Task details
Show each line of the records in which the word "обучения" occurs.

--- Extracted records ---

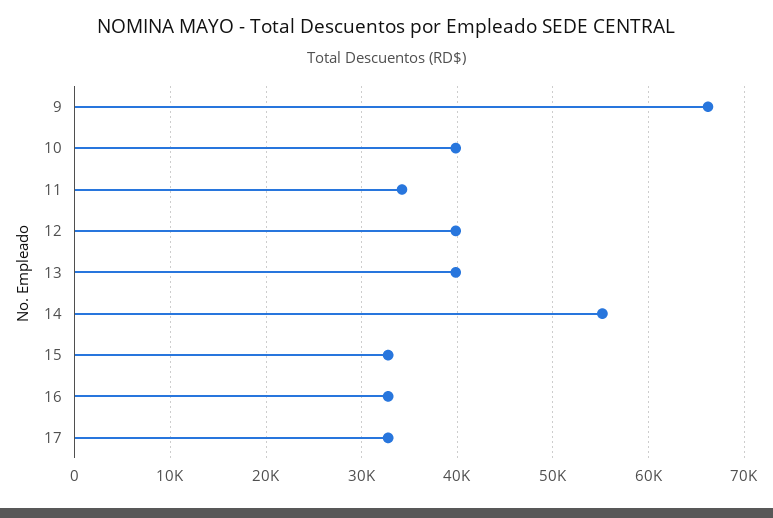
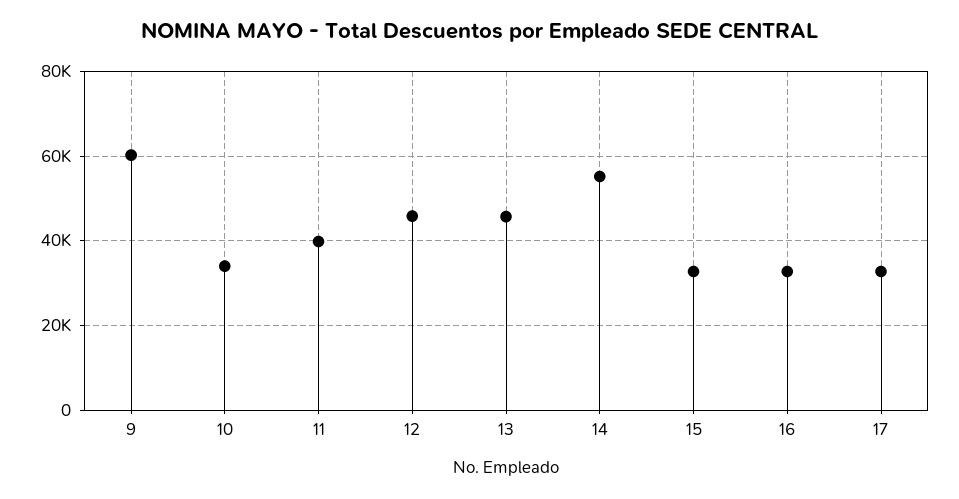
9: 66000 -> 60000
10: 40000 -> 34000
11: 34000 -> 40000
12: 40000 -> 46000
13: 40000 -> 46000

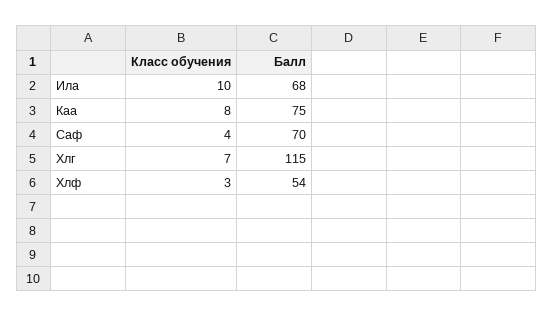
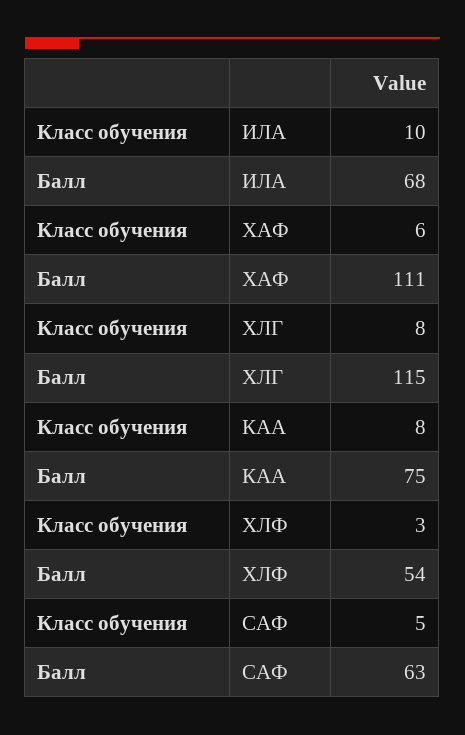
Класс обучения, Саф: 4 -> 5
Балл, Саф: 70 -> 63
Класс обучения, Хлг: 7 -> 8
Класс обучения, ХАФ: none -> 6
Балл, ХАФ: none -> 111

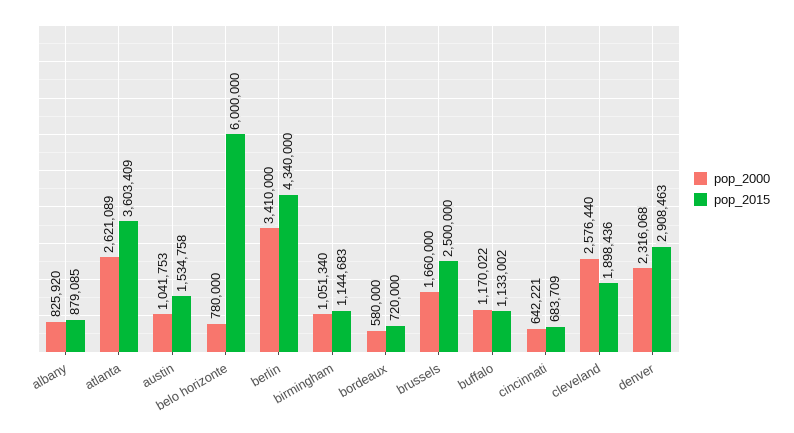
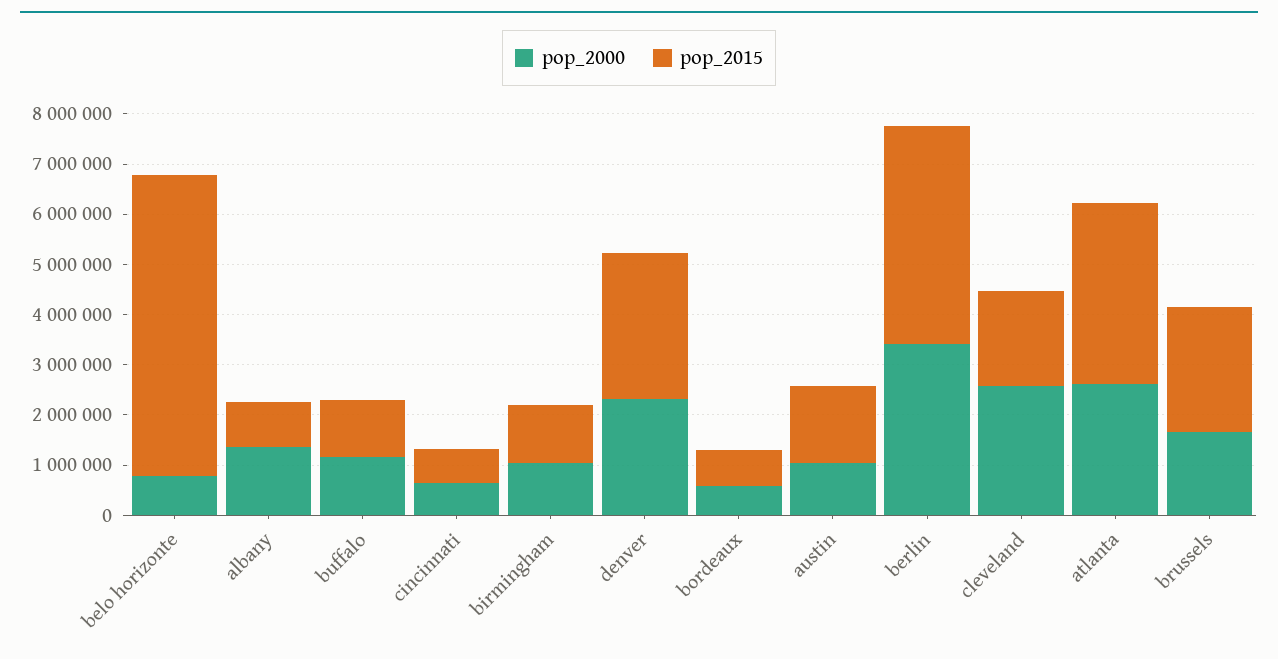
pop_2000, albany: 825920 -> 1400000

---

Task output
Класс обучения, Саф: 4 -> 5
Класс обучения, Хлг: 7 -> 8
Класс обучения, ХАФ: none -> 6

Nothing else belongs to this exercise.